Danville woman gives cancer victims hope

 

Breast cancer survivor started a memorial to 1,500 women who have survived the odds
By Sajid Farooq, STAFF WRITER

 

DANVILLE — Marilyn Axelrod Burchs wall has 1,500 stories to tell.

After surviving a four-year battle with breast cancer, Burch combined forces with other survivors in an effort to give hope to others still struggling with cancer.

In 1994, the Danville resident started the Wall of Hope Breast Cancer Survivors Project, a 200-foot wall with the names and pictures of 1,500 women who have overcome the odds. Now, 11 years after creating the wall, Burch said she had no idea the project would last this long.

I didnt have a long-term plan because as a four-year survivor we dont take life for granted and make long-term plans, she said.

Breast cancer is the most common type of cancer among women in California, with 21,800 new cases and 4,330 deaths expected in 2005, according to Cathy Dawson of theAmerican Cancer Society.

A report released by the American Cancer Society and the California Cancer Registry projects 955 women in Alameda County and 805 in Contra Costa County will be diagnosed with breast cancer in 2005, with an expected 185 breast- cancer deaths in Alameda County and 140 in Contra Costa County. Some Bay Area counties have some of the highest rates of breast cancer in the country.

While there is research showing more women in the Bay Area are diagnosed with breast cancer because of more education and access to health care, Burch believes the numbers can be decreased by studying what causes the disease.

"There was no certain type of person that got breast cancer. It was indiscriminate," she said. "That is what convinced me that we need to take on the toxins in our body."

The Wall of Hope Breast Cancer Survivors' Project tries to raise awareness of the disease's pervasiveness and its environmental links. The organization hopes to raise money to fund research into the causes of the disease in addition to treatments.

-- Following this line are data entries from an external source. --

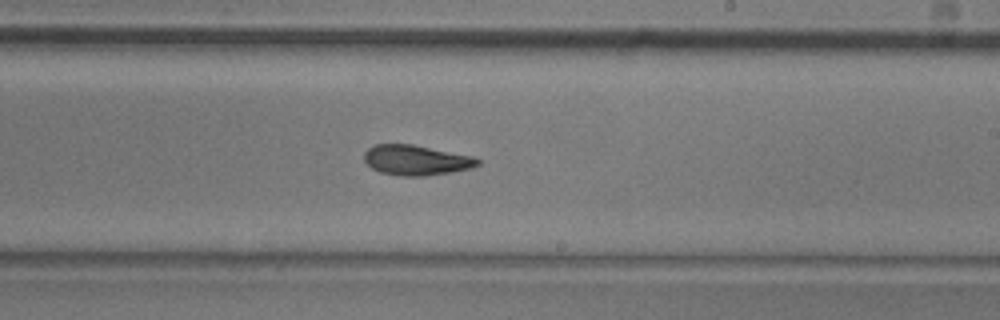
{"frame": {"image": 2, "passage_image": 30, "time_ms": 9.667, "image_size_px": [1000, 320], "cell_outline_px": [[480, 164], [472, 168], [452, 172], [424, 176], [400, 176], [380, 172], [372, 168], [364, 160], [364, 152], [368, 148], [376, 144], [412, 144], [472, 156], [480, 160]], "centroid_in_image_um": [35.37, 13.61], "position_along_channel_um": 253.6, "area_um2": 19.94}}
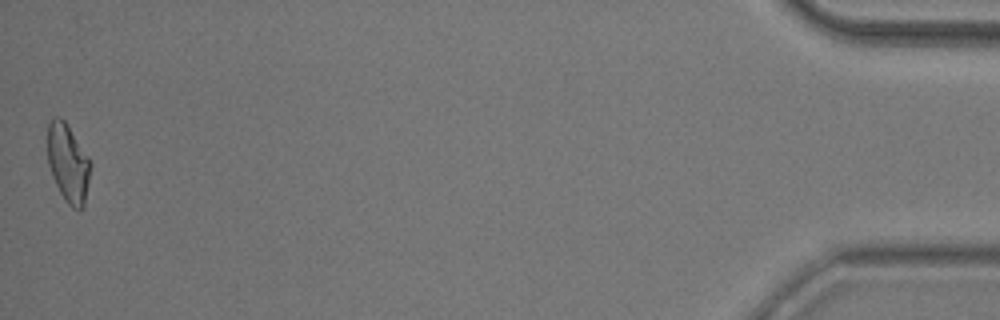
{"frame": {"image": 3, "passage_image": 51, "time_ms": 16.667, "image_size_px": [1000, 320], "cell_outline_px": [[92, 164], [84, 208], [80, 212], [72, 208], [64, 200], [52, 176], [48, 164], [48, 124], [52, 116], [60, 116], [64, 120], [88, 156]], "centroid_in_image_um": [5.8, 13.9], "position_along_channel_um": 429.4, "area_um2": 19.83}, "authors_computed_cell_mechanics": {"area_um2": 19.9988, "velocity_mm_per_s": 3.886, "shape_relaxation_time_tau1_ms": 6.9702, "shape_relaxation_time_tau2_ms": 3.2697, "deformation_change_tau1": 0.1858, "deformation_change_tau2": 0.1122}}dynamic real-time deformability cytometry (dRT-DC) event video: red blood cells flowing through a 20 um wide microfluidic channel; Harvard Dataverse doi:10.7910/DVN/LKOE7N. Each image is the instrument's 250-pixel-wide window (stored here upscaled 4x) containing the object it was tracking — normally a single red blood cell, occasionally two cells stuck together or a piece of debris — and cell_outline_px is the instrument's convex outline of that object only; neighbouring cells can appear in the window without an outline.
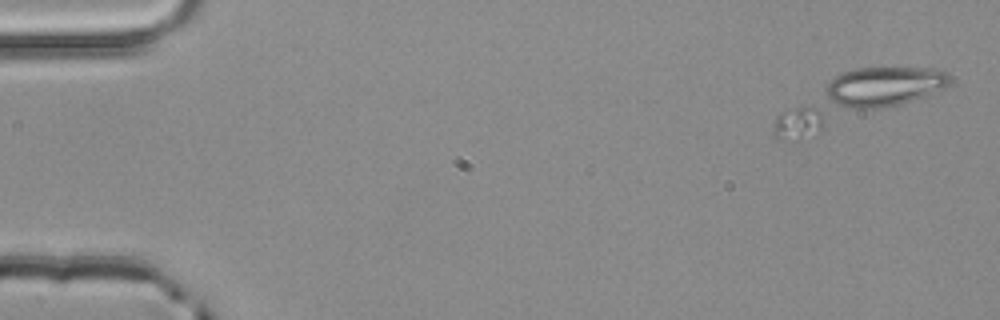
{"species": "common noctule bat (a hibernating species)", "species_latin": "Nyctalus noctula", "temperature_condition": "room temperature", "stored_images_in_passage": 3, "camera_frame_rate_fps": 3000, "um_per_image_px": 0.085, "animal": {"sex": "male", "body_mass_g": 20.4}, "frame": {"image": 1, "passage_image": 1, "time_ms": 0.0, "image_size_px": [1000, 320], "cell_outline_px": [[952, 80], [948, 84], [924, 96], [820, 132], [784, 140], [780, 140], [772, 136], [772, 132], [776, 116], [780, 112], [840, 72], [856, 68], [932, 68], [948, 72], [952, 76]], "centroid_in_image_um": [72.74, 8.35], "position_along_channel_um": 12.3, "area_um2": 48.61}}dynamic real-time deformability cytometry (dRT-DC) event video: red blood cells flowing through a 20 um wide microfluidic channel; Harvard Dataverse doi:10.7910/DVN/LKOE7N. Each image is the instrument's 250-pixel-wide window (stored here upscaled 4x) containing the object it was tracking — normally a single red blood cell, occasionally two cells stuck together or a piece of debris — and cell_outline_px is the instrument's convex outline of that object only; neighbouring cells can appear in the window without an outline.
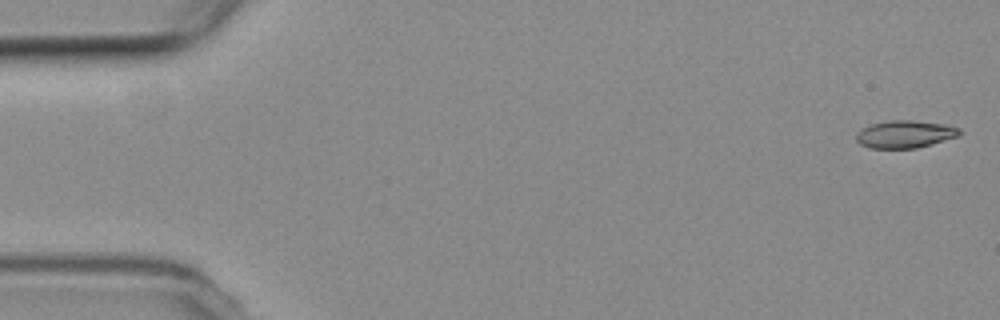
{"species": "common noctule bat (a hibernating species)", "species_latin": "Nyctalus noctula", "temperature_condition": "room temperature", "stored_images_in_passage": 6, "camera_frame_rate_fps": 3000, "um_per_image_px": 0.085, "animal": {"sex": "female", "body_mass_g": 19.3, "forearm_length_mm": 54.1}, "frame": {"image": 1, "passage_image": 1, "time_ms": 0.0, "image_size_px": [1000, 320], "cell_outline_px": [[964, 132], [960, 136], [916, 148], [868, 148], [860, 144], [856, 140], [856, 132], [860, 128], [868, 124], [888, 120], [916, 120], [944, 124], [960, 128]], "centroid_in_image_um": [76.91, 11.39], "position_along_channel_um": 8.1, "area_um2": 16.94}}
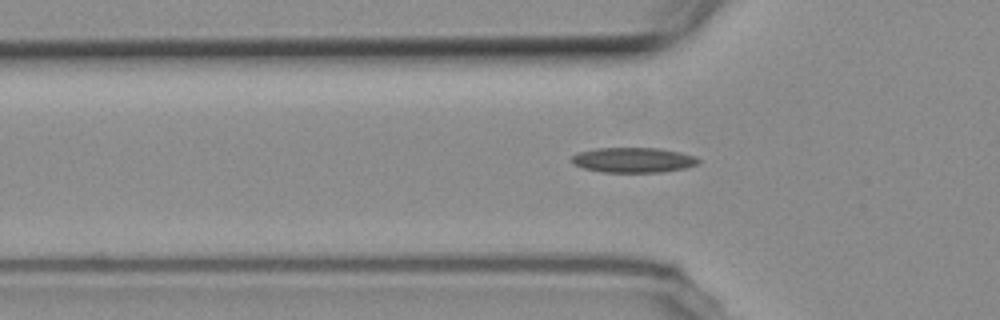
{"frame": {"image": 2, "passage_image": 6, "time_ms": 5.667, "image_size_px": [1000, 320], "cell_outline_px": [[700, 164], [688, 168], [660, 172], [600, 172], [584, 168], [572, 164], [568, 160], [576, 152], [596, 148], [660, 148], [680, 152], [696, 156], [700, 160]], "centroid_in_image_um": [53.82, 13.6], "position_along_channel_um": 72.0, "area_um2": 18.9}}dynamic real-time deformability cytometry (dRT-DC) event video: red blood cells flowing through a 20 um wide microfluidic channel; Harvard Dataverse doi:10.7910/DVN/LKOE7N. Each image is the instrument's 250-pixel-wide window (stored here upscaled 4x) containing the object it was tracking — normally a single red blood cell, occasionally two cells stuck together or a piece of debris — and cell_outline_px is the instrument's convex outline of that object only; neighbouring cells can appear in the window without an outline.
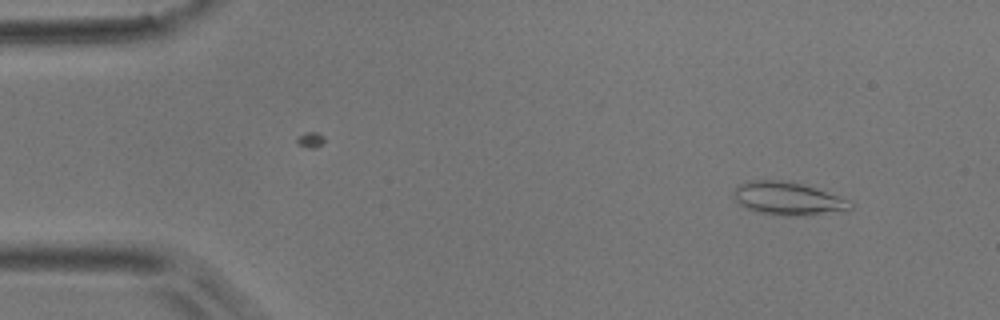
{"species": "common noctule bat (a hibernating species)", "species_latin": "Nyctalus noctula", "temperature_condition": "room temperature", "stored_images_in_passage": 43, "camera_frame_rate_fps": 3000, "um_per_image_px": 0.085, "animal": {"sex": "male", "body_mass_g": 17.9}, "frame": {"image": 1, "passage_image": 4, "time_ms": 1.0, "image_size_px": [1000, 320], "cell_outline_px": [[852, 208], [848, 212], [800, 216], [784, 216], [756, 212], [744, 208], [736, 200], [732, 192], [740, 184], [752, 180], [780, 180], [800, 184], [852, 200]], "centroid_in_image_um": [67.02, 16.92], "position_along_channel_um": 18.0, "area_um2": 22.72}}
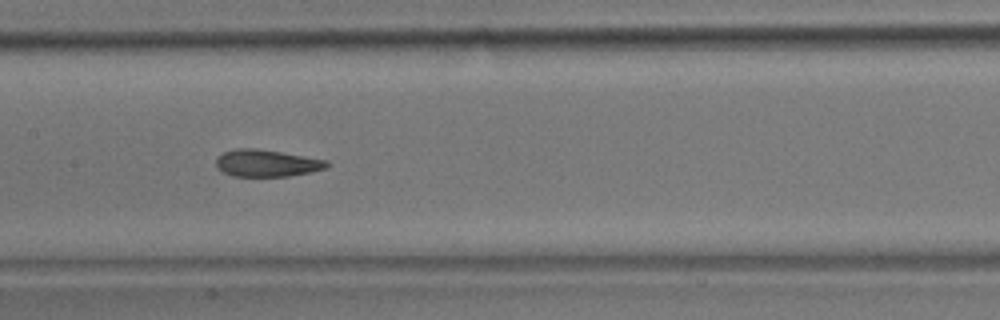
{"frame": {"image": 2, "passage_image": 24, "time_ms": 7.667, "image_size_px": [1000, 320], "cell_outline_px": [[332, 164], [328, 168], [288, 176], [232, 176], [216, 168], [216, 160], [224, 152], [236, 148], [256, 148], [328, 160]], "centroid_in_image_um": [22.69, 13.87], "position_along_channel_um": 184.7, "area_um2": 17.4}}
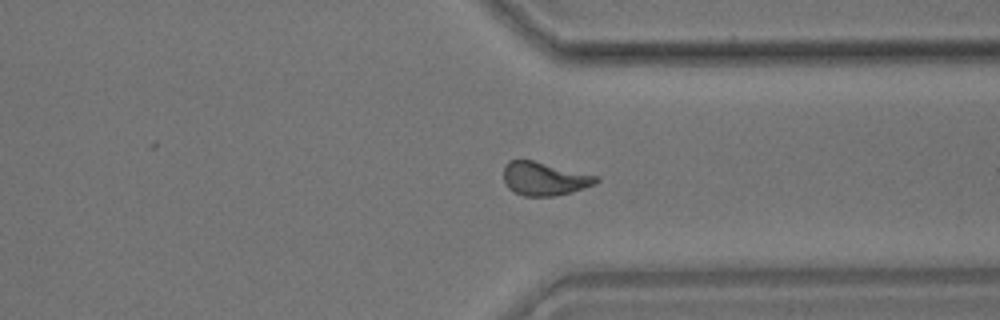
{"frame": {"image": 3, "passage_image": 38, "time_ms": 12.333, "image_size_px": [1000, 320], "cell_outline_px": [[600, 180], [596, 184], [572, 192], [556, 196], [524, 196], [512, 192], [504, 184], [504, 164], [508, 160], [532, 160], [600, 176]], "centroid_in_image_um": [46.27, 15.2], "position_along_channel_um": 365.1, "area_um2": 18.32}, "authors_computed_cell_mechanics": {"area_um2": 18.3226, "velocity_mm_per_s": 3.8732, "shape_relaxation_time_tau1_ms": 6.7915, "shape_relaxation_time_tau2_ms": 1.8361, "deformation_change_tau1": 0.1831, "deformation_change_tau2": 0.087}}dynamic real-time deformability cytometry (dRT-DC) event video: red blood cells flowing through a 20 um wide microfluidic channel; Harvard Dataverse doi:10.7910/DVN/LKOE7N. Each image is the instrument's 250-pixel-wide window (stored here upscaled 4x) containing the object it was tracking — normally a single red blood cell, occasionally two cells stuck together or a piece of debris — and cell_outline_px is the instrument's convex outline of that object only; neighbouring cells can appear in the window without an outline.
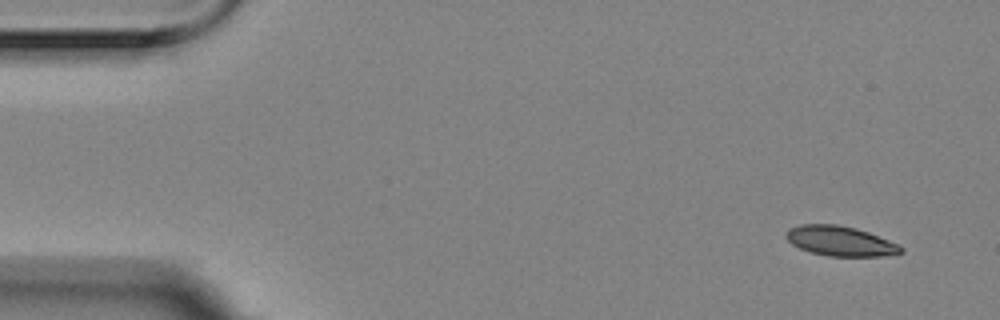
{"species": "Egyptian fruit bat (a non-hibernating species)", "species_latin": "Rousettus aegyptiacus", "temperature_condition": "room temperature", "stored_images_in_passage": 4, "camera_frame_rate_fps": 3000, "um_per_image_px": 0.085, "animal": {"sex": "female"}, "frame": {"image": 1, "passage_image": 1, "time_ms": 0.0, "image_size_px": [1000, 320], "cell_outline_px": [[904, 252], [884, 256], [828, 256], [812, 252], [800, 248], [792, 244], [784, 236], [788, 228], [800, 224], [836, 224], [856, 228], [868, 232], [900, 244], [904, 248]], "centroid_in_image_um": [71.44, 20.48], "position_along_channel_um": 13.6, "area_um2": 20.11}}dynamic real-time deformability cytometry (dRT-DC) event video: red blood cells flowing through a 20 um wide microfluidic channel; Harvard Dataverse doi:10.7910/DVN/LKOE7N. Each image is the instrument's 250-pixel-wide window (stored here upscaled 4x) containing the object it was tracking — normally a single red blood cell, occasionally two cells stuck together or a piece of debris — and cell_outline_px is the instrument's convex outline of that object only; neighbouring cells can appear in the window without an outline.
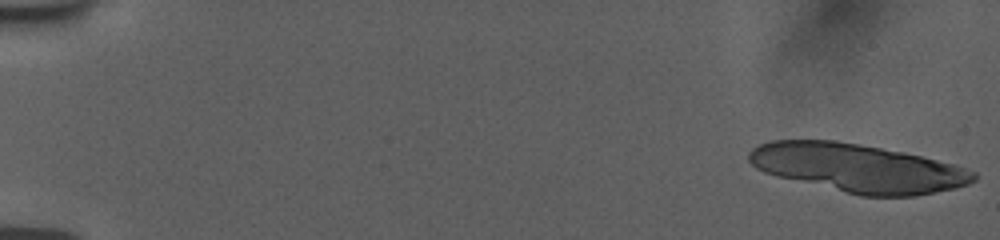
{"species": "human", "species_latin": "Homo sapiens", "temperature_condition": "room temperature", "stored_images_in_passage": 15, "camera_frame_rate_fps": 3000, "um_per_image_px": 0.085, "donor": {"sex": "female"}, "frame": {"image": 1, "passage_image": 1, "time_ms": 0.0, "image_size_px": [1000, 240], "cell_outline_px": [[976, 180], [968, 184], [956, 188], [916, 196], [860, 196], [776, 176], [764, 172], [756, 168], [748, 160], [748, 152], [752, 148], [760, 144], [772, 140], [836, 140], [904, 152], [952, 164], [976, 172]], "centroid_in_image_um": [72.89, 14.28], "position_along_channel_um": 12.1, "area_um2": 63.23}}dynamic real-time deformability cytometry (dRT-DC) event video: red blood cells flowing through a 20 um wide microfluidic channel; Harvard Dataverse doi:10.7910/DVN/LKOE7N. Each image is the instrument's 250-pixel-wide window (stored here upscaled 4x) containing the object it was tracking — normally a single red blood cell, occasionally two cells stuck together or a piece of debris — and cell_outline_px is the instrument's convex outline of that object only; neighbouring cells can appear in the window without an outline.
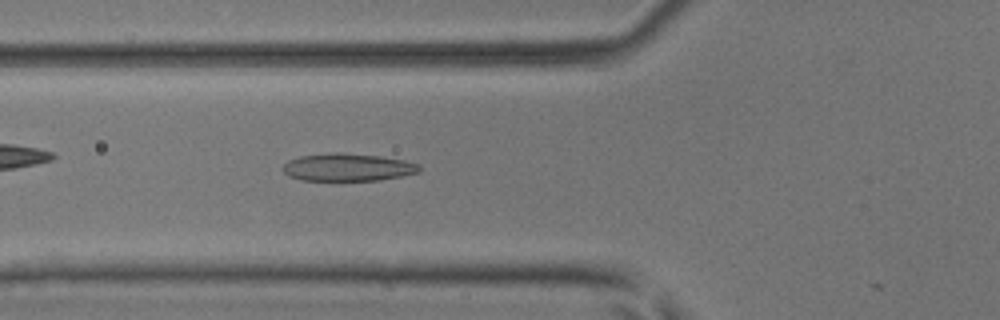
{"species": "common noctule bat (a hibernating species)", "species_latin": "Nyctalus noctula", "temperature_condition": "room temperature", "stored_images_in_passage": 34, "camera_frame_rate_fps": 3000, "um_per_image_px": 0.085, "animal": {"sex": "male", "body_mass_g": 17.9, "forearm_length_mm": 54.2}, "frame": {"image": 1, "passage_image": 6, "time_ms": 1.667, "image_size_px": [1000, 320], "cell_outline_px": [[420, 172], [380, 180], [300, 180], [288, 176], [280, 168], [288, 160], [300, 156], [336, 152], [340, 152], [380, 156], [404, 160], [420, 164]], "centroid_in_image_um": [29.53, 14.21], "position_along_channel_um": 96.3, "area_um2": 22.02}}
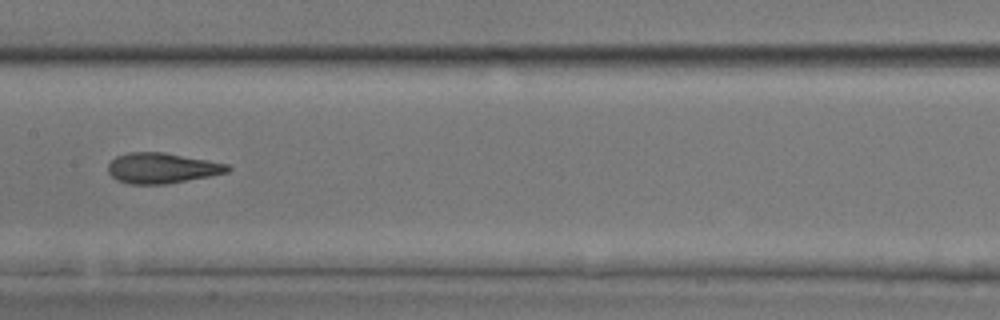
{"frame": {"image": 2, "passage_image": 13, "time_ms": 4.0, "image_size_px": [1000, 320], "cell_outline_px": [[232, 168], [228, 172], [212, 176], [168, 184], [128, 184], [116, 180], [108, 172], [108, 164], [116, 156], [128, 152], [164, 152], [208, 160], [228, 164]], "centroid_in_image_um": [13.78, 14.29], "position_along_channel_um": 193.6, "area_um2": 21.44}}
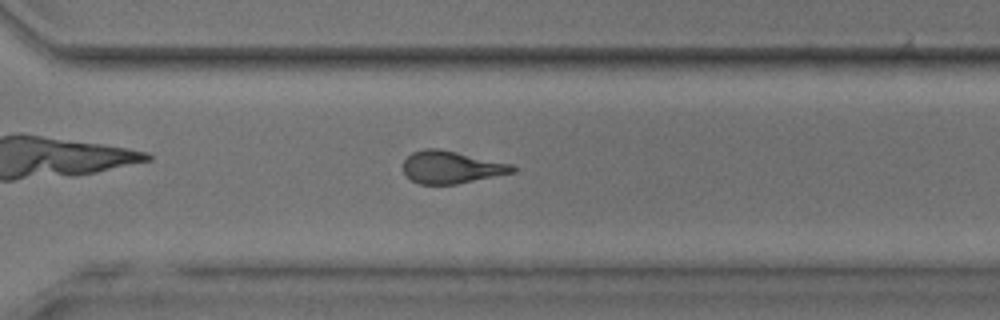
{"frame": {"image": 3, "passage_image": 23, "time_ms": 7.333, "image_size_px": [1000, 320], "cell_outline_px": [[516, 168], [512, 172], [456, 184], [420, 184], [412, 180], [404, 172], [404, 160], [412, 152], [424, 148], [440, 148], [512, 164]], "centroid_in_image_um": [38.33, 14.19], "position_along_channel_um": 332.3, "area_um2": 20.4}, "authors_computed_cell_mechanics": {"area_um2": 21.1259, "velocity_mm_per_s": 4.1682, "shape_relaxation_time_tau1_ms": 5.1217, "shape_relaxation_time_tau2_ms": 1.9555, "deformation_change_tau1": 0.1662, "deformation_change_tau2": 0.1052}}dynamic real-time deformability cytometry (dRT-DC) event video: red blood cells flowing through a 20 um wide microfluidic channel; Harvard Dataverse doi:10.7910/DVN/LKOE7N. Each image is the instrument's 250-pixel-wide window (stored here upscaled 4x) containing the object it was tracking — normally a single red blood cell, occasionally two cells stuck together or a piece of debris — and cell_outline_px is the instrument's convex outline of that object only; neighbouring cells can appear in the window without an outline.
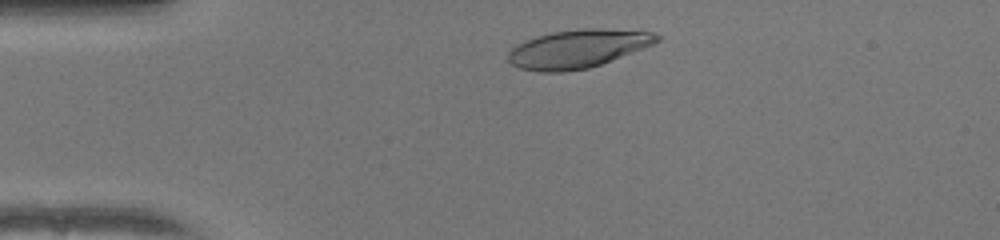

Burch is president and founder of the Wall of Hope Breast Cancer Survivor's Project, which will soon be moving from Danville to an office space in San Ramon donated by the Diablo Funding Group. She said she has noticed an increasing number of young people being diagnosed with not only breast cancer but cancer in general.

"When teenagers are starting to get cancers of a different type, these people are getting it through the air, the food we eat and the water we drink," she said.

The organization hopes to bring more awareness to the causes of cancer by launching its National Mile of Survival effort. Burch is trying to organize cancer survivors in every state to donate 750 pictures with their stories to be placed on a 100-foot section of the wall. In two to three years, the organization hopes to set up a mile-long Wall of Hope with 37,500 pictures of breast cancer survivors in Washington, D.C.

"If we can have a voice that is national," she said, "we can have a voice that toxins are a huge part of it."

Valley residents will have a chance to preview the national project as a 100-foot section will be on display Saturday at the Alamo Post Office, 160 Alamo Plaza, from 9 a.m. to 3 p.m.